Malicious actors—some part of criminal groups, others backed by foreign governments—are continually probing the cyber defenses of the nation’s critical infrastructure, looking for exploitable weaknesses.
The concern has only heightened in the aftermath of the U.S. killing of Iranian Maj. Gen. Qasem Soleimani in December.
Foreign policy experts believe Iran will avoid any protracted military conflict and instead look to retaliate through cyberattacks on U.S. domestic infrastructure. Meanwhile, a respected cybersecurity firm released a report indicating that hackers have been working with renewed interest in the electricity sector.
While the federal government is taking action to help utilities and operators of critical infrastructure defend against these threats, state policymakers are pursuing additional measures to establish security requirements and bolster cyber-protections
NCSL’s new report, “Cybersecurity and the Electric Grid: The state role in protecting critical infrastructure,” explores the issue from a state legislative perspective, providing background and outlining state policy options.
A number of states have already taken action to bolster cyber-protections by establishing state-level task forces, creating cybersecurity standards and reporting requirements and expanding state open records exemptions to include cyber vulnerabilities.

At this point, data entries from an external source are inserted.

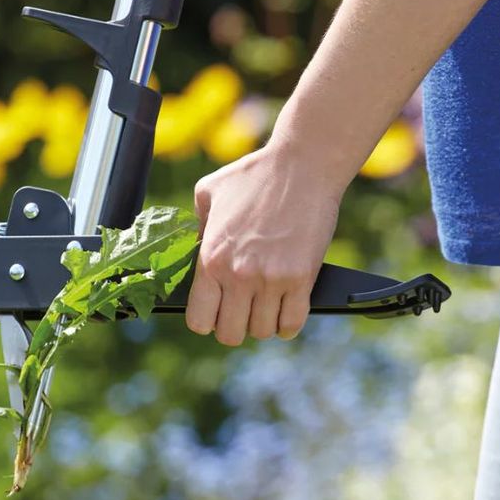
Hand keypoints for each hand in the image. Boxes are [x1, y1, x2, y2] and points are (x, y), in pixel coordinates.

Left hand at [186, 140, 344, 345]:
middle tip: (243, 309)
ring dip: (263, 323)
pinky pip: (292, 324)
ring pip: (262, 331)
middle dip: (235, 326)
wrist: (302, 165)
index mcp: (211, 258)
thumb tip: (196, 252)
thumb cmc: (254, 174)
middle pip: (230, 334)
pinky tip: (286, 311)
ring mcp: (271, 279)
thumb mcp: (209, 192)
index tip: (217, 309)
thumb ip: (197, 227)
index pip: (199, 320)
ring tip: (266, 305)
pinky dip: (288, 324)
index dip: (206, 320)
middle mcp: (238, 274)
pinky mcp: (301, 279)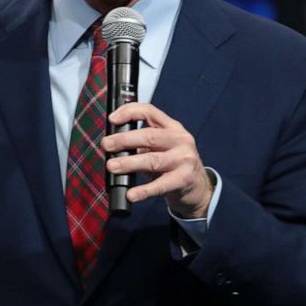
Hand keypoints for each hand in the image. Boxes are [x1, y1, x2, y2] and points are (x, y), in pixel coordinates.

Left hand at [102, 102, 213, 218]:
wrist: (198, 187)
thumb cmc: (174, 163)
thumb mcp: (163, 146)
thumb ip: (144, 141)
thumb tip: (114, 144)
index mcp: (173, 127)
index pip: (150, 112)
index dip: (129, 112)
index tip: (112, 119)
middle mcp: (180, 140)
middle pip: (149, 136)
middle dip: (124, 140)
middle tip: (107, 145)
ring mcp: (184, 160)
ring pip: (152, 160)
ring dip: (129, 163)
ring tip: (112, 166)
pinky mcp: (184, 179)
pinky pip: (160, 185)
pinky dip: (144, 191)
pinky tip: (131, 194)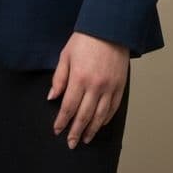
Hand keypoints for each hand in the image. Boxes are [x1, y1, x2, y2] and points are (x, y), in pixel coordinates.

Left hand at [48, 32, 128, 148]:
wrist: (109, 30)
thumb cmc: (84, 40)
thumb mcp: (65, 55)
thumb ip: (59, 78)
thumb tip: (52, 97)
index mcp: (79, 77)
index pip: (68, 106)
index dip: (62, 120)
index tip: (57, 130)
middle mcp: (95, 86)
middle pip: (83, 115)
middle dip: (75, 131)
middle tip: (71, 142)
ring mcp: (109, 88)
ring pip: (99, 116)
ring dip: (91, 130)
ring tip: (84, 139)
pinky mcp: (120, 87)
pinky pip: (112, 109)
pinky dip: (105, 120)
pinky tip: (98, 125)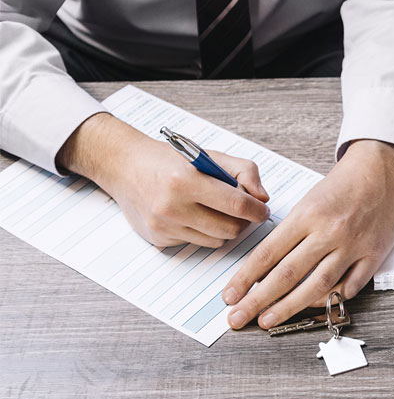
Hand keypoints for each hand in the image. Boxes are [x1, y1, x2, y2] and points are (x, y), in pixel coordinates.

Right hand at [56, 113, 270, 247]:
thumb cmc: (172, 161)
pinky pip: (196, 243)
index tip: (263, 210)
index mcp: (187, 181)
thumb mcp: (209, 155)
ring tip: (218, 211)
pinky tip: (193, 215)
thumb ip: (244, 171)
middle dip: (243, 221)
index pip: (236, 205)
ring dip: (224, 228)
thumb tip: (263, 198)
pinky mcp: (158, 239)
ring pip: (216, 240)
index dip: (257, 211)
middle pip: (230, 229)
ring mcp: (163, 226)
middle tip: (242, 210)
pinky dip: (203, 232)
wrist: (126, 167)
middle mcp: (172, 207)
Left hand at [222, 139, 393, 329]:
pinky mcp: (374, 254)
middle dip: (258, 300)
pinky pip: (351, 286)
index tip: (230, 295)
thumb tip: (267, 266)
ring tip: (268, 320)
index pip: (268, 252)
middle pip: (287, 274)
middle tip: (238, 317)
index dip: (245, 278)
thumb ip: (292, 232)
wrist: (381, 168)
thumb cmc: (343, 183)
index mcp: (308, 214)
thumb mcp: (309, 199)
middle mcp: (329, 231)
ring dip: (289, 307)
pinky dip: (332, 298)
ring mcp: (353, 245)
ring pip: (317, 285)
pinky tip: (314, 306)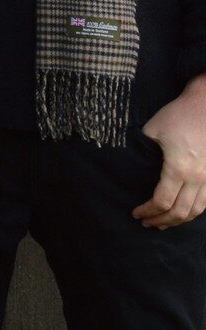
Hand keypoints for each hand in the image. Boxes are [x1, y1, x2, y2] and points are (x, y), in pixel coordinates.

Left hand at [133, 76, 205, 227]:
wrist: (205, 106)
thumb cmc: (177, 116)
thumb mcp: (152, 131)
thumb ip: (143, 152)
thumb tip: (131, 167)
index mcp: (179, 168)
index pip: (162, 201)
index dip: (148, 211)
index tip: (136, 213)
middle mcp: (198, 178)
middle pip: (179, 212)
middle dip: (161, 221)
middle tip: (146, 223)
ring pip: (196, 211)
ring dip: (178, 220)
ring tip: (163, 223)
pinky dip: (193, 212)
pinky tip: (182, 213)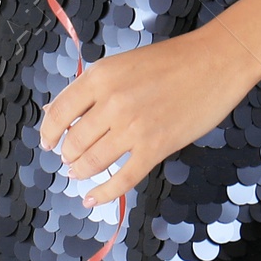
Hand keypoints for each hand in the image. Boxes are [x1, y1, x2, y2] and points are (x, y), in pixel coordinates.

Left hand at [39, 20, 260, 212]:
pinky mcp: (154, 148)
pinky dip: (102, 194)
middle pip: (73, 141)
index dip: (48, 132)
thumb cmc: (170, 60)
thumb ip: (92, 88)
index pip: (59, 112)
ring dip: (80, 172)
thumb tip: (56, 112)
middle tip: (68, 159)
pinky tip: (92, 199)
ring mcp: (133, 128)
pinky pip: (121, 180)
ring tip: (78, 173)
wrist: (213, 62)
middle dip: (67, 154)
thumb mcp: (123, 64)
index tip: (47, 142)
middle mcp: (112, 102)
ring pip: (92, 162)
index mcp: (101, 76)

During the 2019 legislative session, at least 16 states considered almost 50 measures intended to address the cybersecurity of the electric grid and other critical infrastructure—an increase of around 30% over the previous year. Based on recent trends, it appears likely that growth trends will continue in the coming years as utilities, states and the federal government continue to adapt to this growing threat landscape.
Dan Shea is a senior policy specialist in NCSL's Energy Program.